The 30-year-old, from Trent Vale, said: “I suffer from mental illness and struggle to find a job. I started making bath bombs and it’s become my forte now, it’s second nature to me.

“I was obsessed with LUSH and would shop there constantly. This intrigued me and I thought how do you do this? I started researching what it was, then took the plunge and got the aesthetic evaluation.

“It’s a legally binding document that allows me to be able to sell them. It took me 10 months to submit the reviews because I was constantly worrying and playing with the recipe to make it do certain things and work in certain ways.

“The first evaluation took place in 2020. From there, we added new products. It was a long process.

She started the business from her kitchen in 2020

“We first started in my kitchen, then it went to the dining room. Then I converted our summer house in the garden into what we called the Bomb Shack. I exceeded the space, and the demand became greater and greater.

During the lockdown – when face-to-face contact was prohibited – Nakoma had a plastic box in her garden where customers could pick up their orders. It would be a chance for her to interact with them behind her socially distanced window.

She has been selling on Facebook for two years, but launched her website earlier this year. She hopes her “profitable” range, consisting of 32 different fragrances, will take off and wants to open her own boutique in the future.

Nakoma told Stoke-on-TrentLive: “It’s been difficult. We had the pandemic and everything was so uncertain.

“All the kids were home and it got pretty fun. You couldn’t see the other people face to face, so we put a plastic box in the garden and we collected.

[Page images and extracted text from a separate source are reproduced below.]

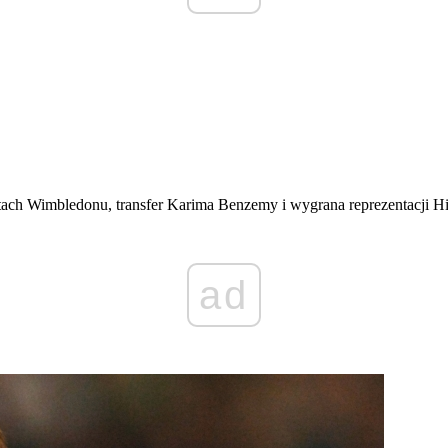
h Wimbledonu, transfer Karima Benzemy i wygrana reprezentacji Hiszpa
ad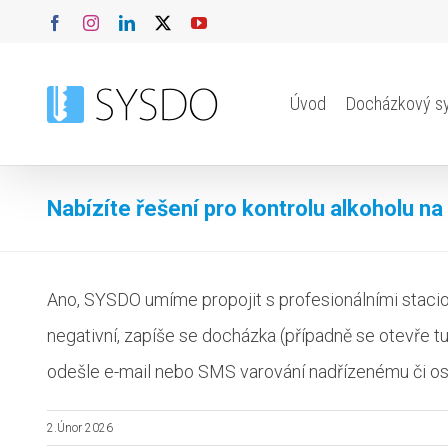
Přeskočit
Facebook
Instagram
LinkedIn
X
YouTube
na
obsah
Úvod
Docházkový s
Nabízíte řešení pro kontrolu alkoholu na
Ano, SYSDO umíme propojit s profesionálními stacion
negativní, zapíše se docházka (případně se otevře 
odešle e-mail nebo SMS varování nadřízenému či os
2.Únor 2026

“People would order us and then come to the garden and their order was in the box. There was hand sanitizer and a jar they could put the money in. It was funny because we waved at them through the window.

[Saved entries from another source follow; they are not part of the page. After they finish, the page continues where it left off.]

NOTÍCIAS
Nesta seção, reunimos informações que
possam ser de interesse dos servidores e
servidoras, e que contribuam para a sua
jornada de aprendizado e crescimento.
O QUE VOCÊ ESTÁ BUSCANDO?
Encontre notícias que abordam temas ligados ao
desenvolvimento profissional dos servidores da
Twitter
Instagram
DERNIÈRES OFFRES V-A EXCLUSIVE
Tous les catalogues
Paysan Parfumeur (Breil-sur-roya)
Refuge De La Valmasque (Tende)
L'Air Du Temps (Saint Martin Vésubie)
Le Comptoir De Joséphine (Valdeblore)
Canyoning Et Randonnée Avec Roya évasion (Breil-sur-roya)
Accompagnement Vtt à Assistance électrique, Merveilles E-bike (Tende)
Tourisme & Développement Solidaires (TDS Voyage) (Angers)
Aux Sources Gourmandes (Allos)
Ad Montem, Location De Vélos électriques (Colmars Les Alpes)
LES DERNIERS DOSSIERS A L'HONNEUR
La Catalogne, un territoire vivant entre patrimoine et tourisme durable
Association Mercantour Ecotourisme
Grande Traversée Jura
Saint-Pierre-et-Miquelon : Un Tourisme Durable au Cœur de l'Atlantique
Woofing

“It’s a full-time job because there’s a lot of work. I work a lot behind the scenes and it takes a lot of time.

“There is never a moment when I can say that I have nothing to do. I hope that one day we will become big enough to be able to start employing other people and opening up to different places.

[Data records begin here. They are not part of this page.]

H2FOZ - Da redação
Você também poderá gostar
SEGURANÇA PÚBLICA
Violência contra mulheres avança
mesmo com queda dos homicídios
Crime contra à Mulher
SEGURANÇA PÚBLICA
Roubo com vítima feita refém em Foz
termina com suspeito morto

“The children are very proud and they love it. There were times when I missed five hours of sleep because I stayed up so many nights when we had craft fairs or craft markets.

She added: “Self-confidence was the hardest part for me and I constantly doubted myself. With everything going on with the pandemic, I thought I was going to go for it. I won’t let what happens in the world influence my decision.

“It was about getting out of my comfort zone. Sometimes it’s surprising how quickly you can adapt to what’s happening.

“We have been really well received in the market. It’s a community and I’m part of a little little family. Everyone has been really nice. It makes waking up in the morning and going to work a positive feeling. You feel like you are with friends.

“Our products are profitable. You can have fun without breaking the bank; your children can still enjoy themselves without it affecting your finances. I tried to keep my prices reasonable.

“It’s something needed in Longton. There are a lot of stalls that are still closed, they need people. I hope one day I will have my own shop and expand to different areas, that’s the dream.

The Bomb by Nakoma is open every Wednesday, Friday and Saturday from 9 a.m. to 4 p.m.